--- Activity ---
With both ends included, repeat exactly the lines of the entries below from the one containing "1913 90L1917 70Z" down to the one containing "M140 33 157 80 152 97", and no others.

--- Data for the task ---

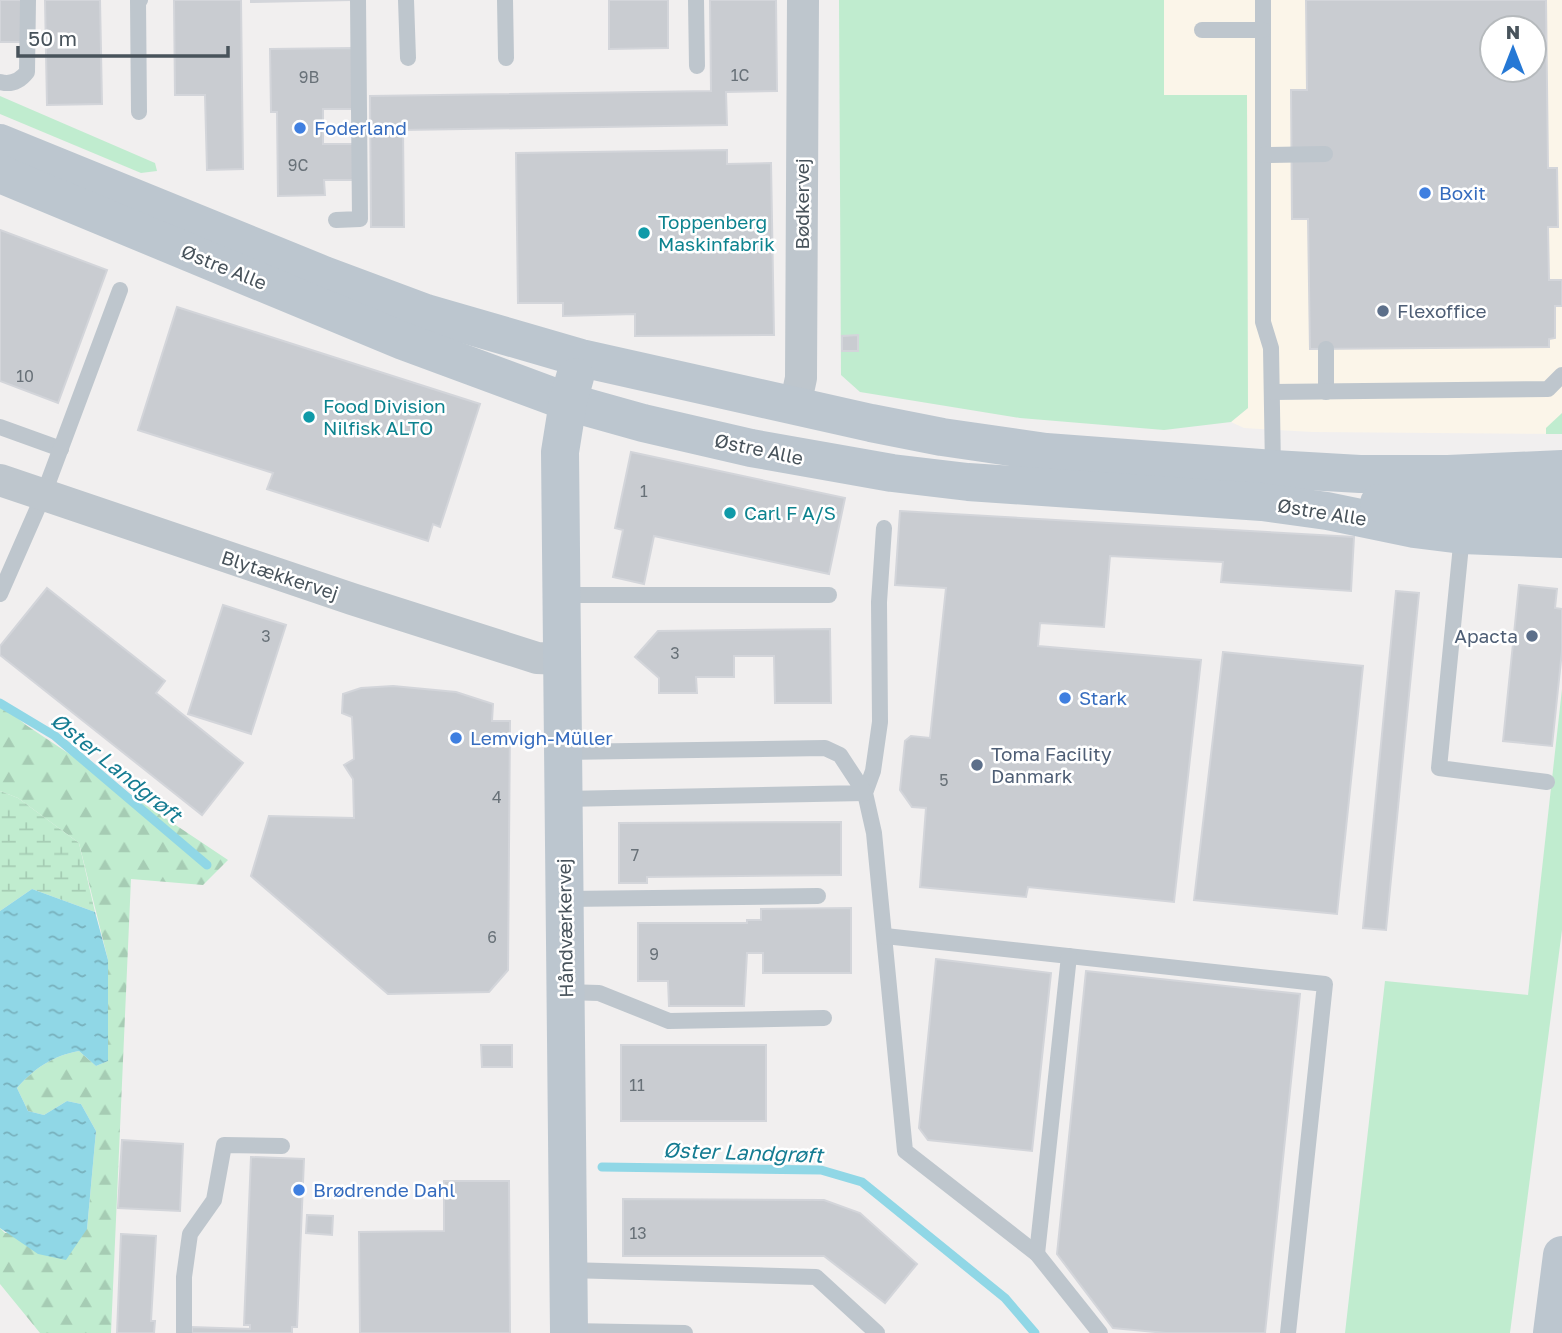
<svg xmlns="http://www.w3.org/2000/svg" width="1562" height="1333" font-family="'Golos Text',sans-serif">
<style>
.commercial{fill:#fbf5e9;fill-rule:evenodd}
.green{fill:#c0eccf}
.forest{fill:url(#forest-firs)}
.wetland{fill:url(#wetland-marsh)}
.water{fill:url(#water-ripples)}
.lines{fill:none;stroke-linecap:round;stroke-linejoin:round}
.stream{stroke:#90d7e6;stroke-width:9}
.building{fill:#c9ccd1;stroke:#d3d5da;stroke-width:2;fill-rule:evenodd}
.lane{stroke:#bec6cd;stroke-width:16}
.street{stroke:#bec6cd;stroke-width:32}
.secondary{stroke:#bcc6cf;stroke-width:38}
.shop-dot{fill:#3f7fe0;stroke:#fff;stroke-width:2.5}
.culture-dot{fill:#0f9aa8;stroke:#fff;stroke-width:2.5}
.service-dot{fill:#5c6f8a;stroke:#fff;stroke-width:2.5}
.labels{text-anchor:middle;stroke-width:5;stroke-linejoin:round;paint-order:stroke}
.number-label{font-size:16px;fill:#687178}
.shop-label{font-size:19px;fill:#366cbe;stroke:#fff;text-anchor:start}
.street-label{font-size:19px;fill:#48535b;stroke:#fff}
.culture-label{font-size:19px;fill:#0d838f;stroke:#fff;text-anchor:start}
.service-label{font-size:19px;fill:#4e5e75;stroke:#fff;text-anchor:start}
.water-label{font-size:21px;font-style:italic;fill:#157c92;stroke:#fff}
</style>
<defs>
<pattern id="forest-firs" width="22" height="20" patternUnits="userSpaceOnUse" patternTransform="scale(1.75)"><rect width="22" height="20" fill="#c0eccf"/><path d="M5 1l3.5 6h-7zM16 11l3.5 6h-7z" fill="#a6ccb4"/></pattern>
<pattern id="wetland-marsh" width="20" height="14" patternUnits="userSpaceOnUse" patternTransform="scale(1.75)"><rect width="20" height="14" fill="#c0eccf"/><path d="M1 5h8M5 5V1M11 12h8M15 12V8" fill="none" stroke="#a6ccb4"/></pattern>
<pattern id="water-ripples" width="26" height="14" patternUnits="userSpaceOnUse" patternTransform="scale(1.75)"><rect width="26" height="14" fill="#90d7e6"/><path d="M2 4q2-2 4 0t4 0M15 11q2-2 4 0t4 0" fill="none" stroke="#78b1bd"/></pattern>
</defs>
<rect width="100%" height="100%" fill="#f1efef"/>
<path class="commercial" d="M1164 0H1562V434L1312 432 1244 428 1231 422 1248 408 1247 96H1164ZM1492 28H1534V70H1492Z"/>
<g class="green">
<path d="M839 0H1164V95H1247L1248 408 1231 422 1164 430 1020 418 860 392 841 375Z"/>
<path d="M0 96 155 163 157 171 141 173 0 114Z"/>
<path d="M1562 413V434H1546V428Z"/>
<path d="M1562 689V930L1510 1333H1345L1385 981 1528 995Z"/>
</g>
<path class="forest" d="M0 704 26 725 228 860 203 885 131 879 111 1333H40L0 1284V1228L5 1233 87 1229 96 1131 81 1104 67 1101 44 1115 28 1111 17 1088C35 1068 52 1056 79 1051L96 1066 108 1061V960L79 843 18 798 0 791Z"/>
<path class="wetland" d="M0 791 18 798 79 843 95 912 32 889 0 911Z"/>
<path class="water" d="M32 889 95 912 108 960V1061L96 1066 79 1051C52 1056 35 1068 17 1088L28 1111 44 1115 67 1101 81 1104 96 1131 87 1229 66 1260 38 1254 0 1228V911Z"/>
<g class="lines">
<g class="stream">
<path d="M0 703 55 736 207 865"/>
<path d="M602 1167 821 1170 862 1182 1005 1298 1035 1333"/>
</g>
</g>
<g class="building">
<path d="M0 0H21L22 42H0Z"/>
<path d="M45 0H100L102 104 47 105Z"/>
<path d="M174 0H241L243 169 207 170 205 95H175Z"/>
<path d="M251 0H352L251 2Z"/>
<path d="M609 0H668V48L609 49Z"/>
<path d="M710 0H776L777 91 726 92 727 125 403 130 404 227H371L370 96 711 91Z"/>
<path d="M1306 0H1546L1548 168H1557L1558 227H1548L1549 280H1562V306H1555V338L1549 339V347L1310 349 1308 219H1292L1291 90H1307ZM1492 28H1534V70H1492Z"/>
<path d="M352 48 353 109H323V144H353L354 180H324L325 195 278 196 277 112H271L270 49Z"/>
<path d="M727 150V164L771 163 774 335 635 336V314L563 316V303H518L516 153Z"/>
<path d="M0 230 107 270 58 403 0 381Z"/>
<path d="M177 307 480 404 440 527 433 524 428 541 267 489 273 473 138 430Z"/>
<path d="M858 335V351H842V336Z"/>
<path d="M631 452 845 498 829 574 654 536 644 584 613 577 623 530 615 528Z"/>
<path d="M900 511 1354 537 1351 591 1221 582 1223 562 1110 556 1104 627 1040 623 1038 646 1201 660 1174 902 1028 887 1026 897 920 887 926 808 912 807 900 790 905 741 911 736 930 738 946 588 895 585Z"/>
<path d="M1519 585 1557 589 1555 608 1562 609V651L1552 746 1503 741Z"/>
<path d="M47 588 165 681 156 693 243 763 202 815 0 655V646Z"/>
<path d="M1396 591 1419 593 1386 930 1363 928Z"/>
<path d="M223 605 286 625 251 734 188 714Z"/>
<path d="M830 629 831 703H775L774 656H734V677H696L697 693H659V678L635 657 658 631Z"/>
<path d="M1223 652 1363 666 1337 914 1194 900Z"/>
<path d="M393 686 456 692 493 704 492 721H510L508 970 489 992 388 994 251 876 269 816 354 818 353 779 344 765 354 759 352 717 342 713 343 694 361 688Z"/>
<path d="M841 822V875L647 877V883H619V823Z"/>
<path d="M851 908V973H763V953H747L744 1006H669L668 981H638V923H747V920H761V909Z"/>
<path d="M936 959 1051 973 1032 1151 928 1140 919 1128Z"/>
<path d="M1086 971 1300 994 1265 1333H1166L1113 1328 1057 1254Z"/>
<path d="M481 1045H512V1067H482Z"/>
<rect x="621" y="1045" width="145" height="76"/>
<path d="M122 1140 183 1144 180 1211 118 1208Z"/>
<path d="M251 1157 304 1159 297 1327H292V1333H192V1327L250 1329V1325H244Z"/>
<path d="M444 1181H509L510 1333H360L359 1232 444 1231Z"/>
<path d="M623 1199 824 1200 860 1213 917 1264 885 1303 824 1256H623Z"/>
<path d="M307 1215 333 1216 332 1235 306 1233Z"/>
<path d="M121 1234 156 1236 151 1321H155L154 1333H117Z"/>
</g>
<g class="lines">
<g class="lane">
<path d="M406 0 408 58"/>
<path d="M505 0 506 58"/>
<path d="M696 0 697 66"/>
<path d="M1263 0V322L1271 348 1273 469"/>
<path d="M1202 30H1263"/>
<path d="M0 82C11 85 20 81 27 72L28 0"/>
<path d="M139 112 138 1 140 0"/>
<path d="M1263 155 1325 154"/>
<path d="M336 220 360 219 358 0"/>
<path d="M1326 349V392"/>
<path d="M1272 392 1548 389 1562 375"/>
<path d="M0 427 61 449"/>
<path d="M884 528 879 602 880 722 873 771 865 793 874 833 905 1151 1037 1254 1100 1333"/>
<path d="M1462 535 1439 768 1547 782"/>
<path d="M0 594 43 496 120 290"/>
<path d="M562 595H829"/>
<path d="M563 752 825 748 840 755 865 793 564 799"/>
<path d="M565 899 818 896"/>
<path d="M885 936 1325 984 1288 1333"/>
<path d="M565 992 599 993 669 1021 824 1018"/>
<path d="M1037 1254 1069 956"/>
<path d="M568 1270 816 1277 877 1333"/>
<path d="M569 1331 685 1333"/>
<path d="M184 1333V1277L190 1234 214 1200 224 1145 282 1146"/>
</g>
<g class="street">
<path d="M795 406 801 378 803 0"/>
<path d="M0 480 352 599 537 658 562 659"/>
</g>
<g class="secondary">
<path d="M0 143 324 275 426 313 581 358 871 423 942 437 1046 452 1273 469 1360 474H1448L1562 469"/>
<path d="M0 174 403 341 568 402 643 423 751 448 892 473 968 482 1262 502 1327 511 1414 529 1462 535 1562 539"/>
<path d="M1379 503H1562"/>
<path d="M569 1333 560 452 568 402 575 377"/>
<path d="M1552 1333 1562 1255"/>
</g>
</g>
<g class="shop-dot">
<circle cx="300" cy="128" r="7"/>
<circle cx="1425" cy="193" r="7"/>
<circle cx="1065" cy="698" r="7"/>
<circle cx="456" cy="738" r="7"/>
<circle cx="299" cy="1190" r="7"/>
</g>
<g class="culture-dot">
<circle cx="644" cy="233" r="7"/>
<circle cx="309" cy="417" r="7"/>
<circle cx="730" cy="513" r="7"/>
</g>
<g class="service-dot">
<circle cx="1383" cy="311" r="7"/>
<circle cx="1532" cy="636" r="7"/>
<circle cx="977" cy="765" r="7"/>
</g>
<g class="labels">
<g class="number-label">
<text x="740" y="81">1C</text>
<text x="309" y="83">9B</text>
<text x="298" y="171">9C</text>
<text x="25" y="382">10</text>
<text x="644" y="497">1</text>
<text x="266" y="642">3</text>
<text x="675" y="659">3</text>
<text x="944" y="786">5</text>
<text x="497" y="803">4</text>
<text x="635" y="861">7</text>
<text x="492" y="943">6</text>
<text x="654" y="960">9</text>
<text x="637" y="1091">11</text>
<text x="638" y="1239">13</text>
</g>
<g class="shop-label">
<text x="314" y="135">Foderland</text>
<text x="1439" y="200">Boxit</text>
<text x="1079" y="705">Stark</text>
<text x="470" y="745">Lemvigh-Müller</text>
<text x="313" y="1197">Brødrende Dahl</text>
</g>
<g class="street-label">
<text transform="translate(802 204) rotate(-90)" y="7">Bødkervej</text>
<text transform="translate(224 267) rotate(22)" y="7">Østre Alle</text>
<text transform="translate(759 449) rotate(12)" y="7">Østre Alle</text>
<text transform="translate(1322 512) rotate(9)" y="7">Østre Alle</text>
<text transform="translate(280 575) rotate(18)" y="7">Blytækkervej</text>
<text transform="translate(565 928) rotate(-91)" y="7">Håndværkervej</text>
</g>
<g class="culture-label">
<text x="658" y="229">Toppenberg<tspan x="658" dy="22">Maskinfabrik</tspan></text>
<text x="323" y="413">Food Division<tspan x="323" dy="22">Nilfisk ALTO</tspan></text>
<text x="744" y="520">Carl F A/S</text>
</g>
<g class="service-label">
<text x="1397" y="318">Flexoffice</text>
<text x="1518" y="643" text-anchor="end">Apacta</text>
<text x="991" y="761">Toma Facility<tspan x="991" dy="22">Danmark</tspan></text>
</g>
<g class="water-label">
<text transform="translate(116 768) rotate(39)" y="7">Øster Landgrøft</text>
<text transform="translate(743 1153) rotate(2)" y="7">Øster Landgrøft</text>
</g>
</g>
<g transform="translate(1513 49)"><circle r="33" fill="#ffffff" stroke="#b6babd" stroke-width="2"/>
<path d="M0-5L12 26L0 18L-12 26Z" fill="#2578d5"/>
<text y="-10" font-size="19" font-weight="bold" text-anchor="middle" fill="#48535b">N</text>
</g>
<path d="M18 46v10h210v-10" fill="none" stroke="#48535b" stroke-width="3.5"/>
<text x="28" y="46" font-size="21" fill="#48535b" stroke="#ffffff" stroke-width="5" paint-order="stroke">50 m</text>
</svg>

...

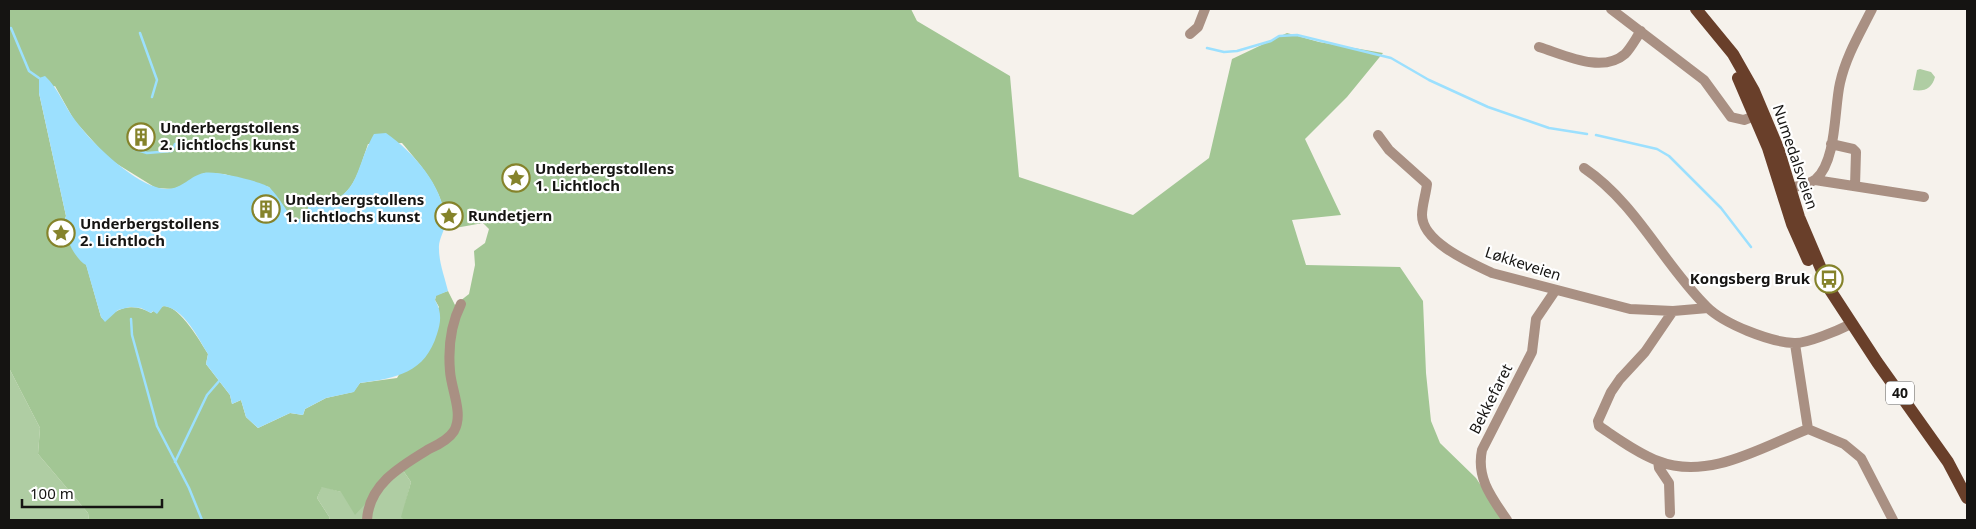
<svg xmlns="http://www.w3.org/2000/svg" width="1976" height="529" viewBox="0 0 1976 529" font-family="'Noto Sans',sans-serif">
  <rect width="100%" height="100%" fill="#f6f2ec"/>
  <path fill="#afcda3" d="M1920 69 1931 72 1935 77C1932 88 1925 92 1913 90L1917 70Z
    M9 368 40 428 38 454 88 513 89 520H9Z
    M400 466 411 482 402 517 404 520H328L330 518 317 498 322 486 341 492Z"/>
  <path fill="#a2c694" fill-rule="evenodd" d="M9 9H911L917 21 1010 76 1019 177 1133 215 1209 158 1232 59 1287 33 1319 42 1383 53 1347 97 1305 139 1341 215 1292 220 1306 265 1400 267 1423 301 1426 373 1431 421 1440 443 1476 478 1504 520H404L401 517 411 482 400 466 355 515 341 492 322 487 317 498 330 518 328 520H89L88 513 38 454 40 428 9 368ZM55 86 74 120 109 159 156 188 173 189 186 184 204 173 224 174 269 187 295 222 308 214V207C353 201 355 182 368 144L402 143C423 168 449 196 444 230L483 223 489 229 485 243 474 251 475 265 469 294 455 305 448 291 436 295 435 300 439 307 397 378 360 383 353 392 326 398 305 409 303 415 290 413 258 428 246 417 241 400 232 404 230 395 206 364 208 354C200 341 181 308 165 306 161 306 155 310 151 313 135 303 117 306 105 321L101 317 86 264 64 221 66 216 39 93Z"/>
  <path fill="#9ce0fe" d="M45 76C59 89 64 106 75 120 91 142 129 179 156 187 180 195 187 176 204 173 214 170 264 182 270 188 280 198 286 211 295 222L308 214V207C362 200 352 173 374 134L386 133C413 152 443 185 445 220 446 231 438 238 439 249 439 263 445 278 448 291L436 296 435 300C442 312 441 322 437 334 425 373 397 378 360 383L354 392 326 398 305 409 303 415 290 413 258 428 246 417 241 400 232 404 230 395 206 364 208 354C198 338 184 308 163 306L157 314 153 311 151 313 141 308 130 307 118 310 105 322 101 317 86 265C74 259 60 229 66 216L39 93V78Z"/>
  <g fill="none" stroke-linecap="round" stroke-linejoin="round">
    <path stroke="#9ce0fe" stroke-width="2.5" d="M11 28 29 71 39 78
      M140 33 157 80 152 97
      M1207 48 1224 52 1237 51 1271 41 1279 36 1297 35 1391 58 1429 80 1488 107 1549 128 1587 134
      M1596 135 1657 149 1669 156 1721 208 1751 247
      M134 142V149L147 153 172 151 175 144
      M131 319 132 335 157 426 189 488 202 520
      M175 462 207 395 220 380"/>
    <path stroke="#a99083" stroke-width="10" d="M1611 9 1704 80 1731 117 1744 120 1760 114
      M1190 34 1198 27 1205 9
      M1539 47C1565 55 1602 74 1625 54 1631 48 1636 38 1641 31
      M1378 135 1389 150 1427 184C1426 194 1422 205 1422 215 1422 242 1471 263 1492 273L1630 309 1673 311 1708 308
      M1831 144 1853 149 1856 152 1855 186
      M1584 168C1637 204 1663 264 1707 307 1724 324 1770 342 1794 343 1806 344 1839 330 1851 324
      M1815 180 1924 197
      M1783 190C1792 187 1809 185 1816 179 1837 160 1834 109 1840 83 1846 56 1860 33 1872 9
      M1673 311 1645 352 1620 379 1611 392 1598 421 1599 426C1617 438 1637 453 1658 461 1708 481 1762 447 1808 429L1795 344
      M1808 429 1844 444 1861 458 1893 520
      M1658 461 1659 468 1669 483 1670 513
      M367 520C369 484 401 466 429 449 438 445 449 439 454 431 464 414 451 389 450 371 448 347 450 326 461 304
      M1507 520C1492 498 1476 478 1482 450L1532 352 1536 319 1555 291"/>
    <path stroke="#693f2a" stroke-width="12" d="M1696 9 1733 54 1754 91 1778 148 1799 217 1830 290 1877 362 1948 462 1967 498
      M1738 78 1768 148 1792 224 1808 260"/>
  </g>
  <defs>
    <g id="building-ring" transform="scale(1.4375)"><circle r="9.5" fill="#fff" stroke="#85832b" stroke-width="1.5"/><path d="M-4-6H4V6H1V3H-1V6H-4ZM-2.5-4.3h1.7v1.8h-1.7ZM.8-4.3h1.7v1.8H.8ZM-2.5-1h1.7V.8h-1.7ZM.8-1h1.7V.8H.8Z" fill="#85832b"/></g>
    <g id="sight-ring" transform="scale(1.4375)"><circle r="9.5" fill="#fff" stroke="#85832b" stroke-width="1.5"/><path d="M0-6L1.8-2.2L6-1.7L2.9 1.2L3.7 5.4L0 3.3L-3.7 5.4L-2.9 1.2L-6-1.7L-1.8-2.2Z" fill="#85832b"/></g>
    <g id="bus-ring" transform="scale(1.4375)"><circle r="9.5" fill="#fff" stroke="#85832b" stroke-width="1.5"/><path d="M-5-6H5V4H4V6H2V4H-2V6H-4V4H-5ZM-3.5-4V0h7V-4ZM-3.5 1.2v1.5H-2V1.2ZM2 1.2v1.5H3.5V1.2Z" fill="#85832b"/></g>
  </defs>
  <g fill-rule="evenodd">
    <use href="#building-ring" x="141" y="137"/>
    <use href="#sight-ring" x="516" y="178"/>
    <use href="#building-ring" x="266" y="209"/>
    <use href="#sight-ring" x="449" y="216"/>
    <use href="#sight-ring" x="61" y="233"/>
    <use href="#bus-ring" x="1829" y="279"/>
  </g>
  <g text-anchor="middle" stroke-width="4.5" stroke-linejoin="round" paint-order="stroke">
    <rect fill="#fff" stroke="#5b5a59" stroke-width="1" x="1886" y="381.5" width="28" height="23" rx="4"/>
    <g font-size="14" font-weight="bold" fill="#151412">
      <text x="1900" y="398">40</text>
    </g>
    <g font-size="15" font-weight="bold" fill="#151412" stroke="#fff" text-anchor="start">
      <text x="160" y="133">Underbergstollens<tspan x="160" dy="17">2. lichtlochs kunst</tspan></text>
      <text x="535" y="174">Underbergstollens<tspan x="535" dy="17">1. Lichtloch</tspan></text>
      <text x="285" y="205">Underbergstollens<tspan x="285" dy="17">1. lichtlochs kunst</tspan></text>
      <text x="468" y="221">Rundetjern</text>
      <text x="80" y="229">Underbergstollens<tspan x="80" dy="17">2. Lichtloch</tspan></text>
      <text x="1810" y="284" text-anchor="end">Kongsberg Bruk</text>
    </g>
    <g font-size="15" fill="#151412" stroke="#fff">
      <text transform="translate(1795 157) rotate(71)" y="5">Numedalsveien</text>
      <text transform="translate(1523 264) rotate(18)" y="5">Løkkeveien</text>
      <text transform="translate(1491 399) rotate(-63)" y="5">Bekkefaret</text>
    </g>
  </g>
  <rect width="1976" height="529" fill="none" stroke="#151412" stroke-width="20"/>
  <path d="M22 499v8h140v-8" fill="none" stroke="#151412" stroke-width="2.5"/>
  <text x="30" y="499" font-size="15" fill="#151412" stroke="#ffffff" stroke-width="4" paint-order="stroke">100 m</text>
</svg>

--- Exercise response ---
  <path fill="#afcda3" d="M1920 69 1931 72 1935 77C1932 88 1925 92 1913 90L1917 70Z
    M9 368 40 428 38 454 88 513 89 520H9Z
    M400 466 411 482 402 517 404 520H328L330 518 317 498 322 486 341 492Z"/>
  <path fill="#a2c694" fill-rule="evenodd" d="M9 9H911L917 21 1010 76 1019 177 1133 215 1209 158 1232 59 1287 33 1319 42 1383 53 1347 97 1305 139 1341 215 1292 220 1306 265 1400 267 1423 301 1426 373 1431 421 1440 443 1476 478 1504 520H404L401 517 411 482 400 466 355 515 341 492 322 487 317 498 330 518 328 520H89L88 513 38 454 40 428 9 368ZM55 86 74 120 109 159 156 188 173 189 186 184 204 173 224 174 269 187 295 222 308 214V207C353 201 355 182 368 144L402 143C423 168 449 196 444 230L483 223 489 229 485 243 474 251 475 265 469 294 455 305 448 291 436 295 435 300 439 307 397 378 360 383 353 392 326 398 305 409 303 415 290 413 258 428 246 417 241 400 232 404 230 395 206 364 208 354C200 341 181 308 165 306 161 306 155 310 151 313 135 303 117 306 105 321L101 317 86 264 64 221 66 216 39 93Z"/>
  <path fill="#9ce0fe" d="M45 76C59 89 64 106 75 120 91 142 129 179 156 187 180 195 187 176 204 173 214 170 264 182 270 188 280 198 286 211 295 222L308 214V207C362 200 352 173 374 134L386 133C413 152 443 185 445 220 446 231 438 238 439 249 439 263 445 278 448 291L436 296 435 300C442 312 441 322 437 334 425 373 397 378 360 383L354 392 326 398 305 409 303 415 290 413 258 428 246 417 241 400 232 404 230 395 206 364 208 354C198 338 184 308 163 306L157 314 153 311 151 313 141 308 130 307 118 310 105 322 101 317 86 265C74 259 60 229 66 216L39 93V78Z"/>
  <g fill="none" stroke-linecap="round" stroke-linejoin="round">
    <path stroke="#9ce0fe" stroke-width="2.5" d="M11 28 29 71 39 78
      M140 33 157 80 152 97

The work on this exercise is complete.